What's going on with the Rouge Park expansion?
Rouge National Urban Park will be the first of its kind in Canada, and it will provide a much-needed green reprieve for Torontonians. But the project is slated to take up to a decade to be fully developed and open to the public, and right now, the process is essentially drowning in a pool of government bureaucracy.
Pam Veinotte, field unit superintendent for Rouge National Urban Park with Parks Canada, says there's lots to be done behind the scenes amongst government before the park can be open to the public, even though much of the intended park land is already green space, and it would appear to be a relatively straightforward process.
"[We have to conduct] all the land surveys, land titles, and take a look at whether pieces or parcels of land need an environmental assessment. Every jurisdiction has its own process..."
That work is well underway, she says, but there's no estimate as to when the park will be open for frolicking.
"All I can say is that we are working as quickly as we can, and all jurisdictions are working as they can," Veinotte says.
Right now, the most pressing step is to sign over the lands in the study area to Parks Canada. The patch of green space for park designation, in the northernmost part of the city, is in joint custody of Toronto, Pickering, and Markham. They, alongside York Region, Durham Region and the Toronto and Region Conservation Authority, need to sign over either land or municipal services to the parklands, and much of the work that needs to be done to create the national park cannot happen until that's done. Municipalities are in the process of signing over their lands now. Veinotte says it's impossible to provide an estimate even of when this first step will be complete.
Rouge Park already exists in Toronto, but this process will make the park much larger, as well as give it an official designation as protected green space for the millions of us who live around it. Currently, it's about 41 km sq., and the parklands begin just above Steeles Ave., and run down to Lake Ontario, culminating in Rouge Beach.
The study area, on the other hand, would stretch the park to about 58 sq. km., extending to 19th Ave., almost up to Stouffville and the lower portion of the Oak Ridges Moraine.
Though the park seems like it will take forever to open, there are some really wonderful aspects to the plan that will undoubtedly enhance Torontonians' quality of life. To supplement the camping already available at the park, Veinotte says oTENTiks might be installed (which are a cross between a tent and a cabin, come with a firepit, and are furnished, in case you don't like sleeping on rocks/dirt). At the present time, the park is without washrooms, as well, so those will be installed, too.
And alongside becoming the first national park to be almost entirely surrounded by urban life, Rouge Park will also be the first Canadian national park to include agriculture in its design. The details of that are still in the process of being planned, but some groups are already pushing to ensure that agricultural uses make up a good chunk of the park.

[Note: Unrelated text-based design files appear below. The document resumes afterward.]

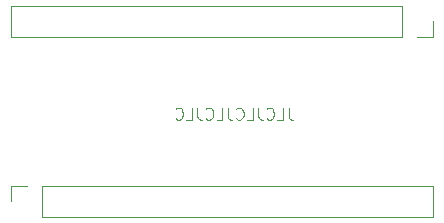
<source format=gbr>
%TF.GenerationSoftware,KiCad,Pcbnew,(6.0.0-0)*%
%TF.CreationDate,2022-01-31T01:53:59-05:00*%
%TF.ProjectId,PLCC32-Adapter,504c4343-3332-42d4-9164-61707465722e,rev?*%
%TF.SameCoordinates,Original*%
%TF.FileFunction,Legend,Bot*%
%TF.FilePolarity,Positive*%
%FSLAX46Y46*%
G04 Gerber Fmt 4.6, Leading zero omitted, Abs format (unit mm)*
G04 Created by KiCad (PCBNEW (6.0.0-0)) date 2022-01-31 01:53:59*
%MOMM*%
%LPD*%
G01*
G04 APERTURE LIST*
%ADD10C,0.100000*%
%ADD11C,0.120000*%
G04 APERTURE END LIST*
D10*
X130095047Y-111720380D02*
X130095047Y-112434666D01*
X130142666Y-112577523D01*
X130237904Y-112672761D01*
X130380761Y-112720380D01*
X130476000Y-112720380D01*
X129142666Y-112720380D02*
X129618857Y-112720380D01*
X129618857Y-111720380D01*
X128237904Y-112625142D02*
X128285523Y-112672761D01*
X128428380Y-112720380D01*
X128523619Y-112720380D01*
X128666476Y-112672761D01*
X128761714Y-112577523D01*
X128809333Y-112482285D01*
X128856952Y-112291809D01*
X128856952Y-112148952D01*
X128809333Y-111958476D01*
X128761714Y-111863238D01*
X128666476Y-111768000D01*
X128523619Y-111720380D01*
X128428380Y-111720380D01*
X128285523Y-111768000D01*
X128237904Y-111815619D01*
X127523619Y-111720380D02*
X127523619Y-112434666D01*
X127571238Y-112577523D01*
X127666476Y-112672761D01*
X127809333Y-112720380D01*
X127904571Y-112720380D01*
X126571238Y-112720380D02*
X127047428Y-112720380D01*
X127047428Y-111720380D01*
X125666476Y-112625142D02*
X125714095Y-112672761D01*
X125856952Y-112720380D01*
X125952190Y-112720380D01*
X126095047Y-112672761D01*
X126190285Y-112577523D01*
X126237904Y-112482285D01*
X126285523Y-112291809D01*
X126285523Y-112148952D01*
X126237904Y-111958476D01*
X126190285Y-111863238D01*
X126095047Y-111768000D01*
X125952190Y-111720380D01*
X125856952Y-111720380D01*
X125714095Y-111768000D01*
X125666476Y-111815619D01*
X124952190Y-111720380D02*
X124952190Y-112434666D01*
X124999809Y-112577523D01*
X125095047Y-112672761D01*
X125237904Y-112720380D01*
X125333142Y-112720380D01*
X123999809Y-112720380D02*
X124476000Y-112720380D01*
X124476000Y-111720380D01*
X123095047Y-112625142D02*
X123142666Y-112672761D01*
X123285523Y-112720380D01*
X123380761Y-112720380D01*
X123523619Y-112672761D01*
X123618857Y-112577523D01*
X123666476Y-112482285D01*
X123714095Y-112291809D01*
X123714095Y-112148952D01*
X123666476Y-111958476D01*
X123618857Y-111863238D01*
X123523619Y-111768000D01*
X123380761Y-111720380D01*
X123285523Y-111720380D01*
X123142666Y-111768000D01*
X123095047Y-111815619D01*
X122380761Y-111720380D02*
X122380761Y-112434666D01*
X122428380Y-112577523D01*
X122523619Y-112672761D01*
X122666476Y-112720380D01*
X122761714Y-112720380D01*
X121428380Y-112720380D02*
X121904571Y-112720380D01*
X121904571Y-111720380D01*
X120523619Y-112625142D02*
X120571238Y-112672761D01*
X120714095Y-112720380D01*
X120809333Y-112720380D01*
X120952190Y-112672761D01*
X121047428Y-112577523D01*
X121095047Y-112482285D01*
X121142666Y-112291809D01*
X121142666Y-112148952D01*
X121095047Y-111958476D01*
X121047428Y-111863238D01*
X120952190Y-111768000D01*
X120809333Y-111720380D01*
X120714095Y-111720380D01*
X120571238Y-111768000D01*
X120523619Y-111815619D01*
D11*
%TO.C,J1*%
X106620000Y-105724000D02*
X106620000Y-103064000D01*
X142300000Y-105724000D02*
X142300000Y-104394000D01*
X140970000Y-105724000D02*
X142300000Y-105724000D01*
X139700000Y-103064000D02*
X106620000Y-103064000D01*
X139700000Y-105724000D02*
X139700000Y-103064000D01*
X139700000Y-105724000D02*
X106620000Y-105724000D01*
%TO.C,J2*%
X109220000Y-120964000D02*
X142300000Y-120964000D01*
X106620000Y-118304000D02*
X106620000Y-119634000D01*
X142300000Y-118304000D02*
X142300000Y-120964000D01*
X109220000Y-118304000D02*
X109220000Y-120964000D01*
X107950000Y-118304000D02*
X106620000Y-118304000D01*
X109220000Y-118304000D02*
X142300000Y-118304000D01*
%TD*%
M02*

</source>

All of the commonly expected park elements will also be available, meaning there's a host of adventuretime possibilities: there will be trails, beaches, various recreational activities, and youth programs.
The lands are also home to a number of at-risk species, rare Canadian forests, and evidence of lives lived by Indigenous peoples over 10,000 years ago. That part of our cultural heritage will be honoured in a number of ways, Veinotte says.
Rouge Park, as it is now, was established in the mid '90s by the provincial government as a response to public concerns about protection of the river valley. The federal government committed to designating it Rouge National Urban Park in 2011, after years of lobbying by environmental groups. And in May 2010, the feds committed $143.7-million to be used to establish the park over the next 10 years. Following that, $7.5-million per year has been allotted to the ongoing operations of the park.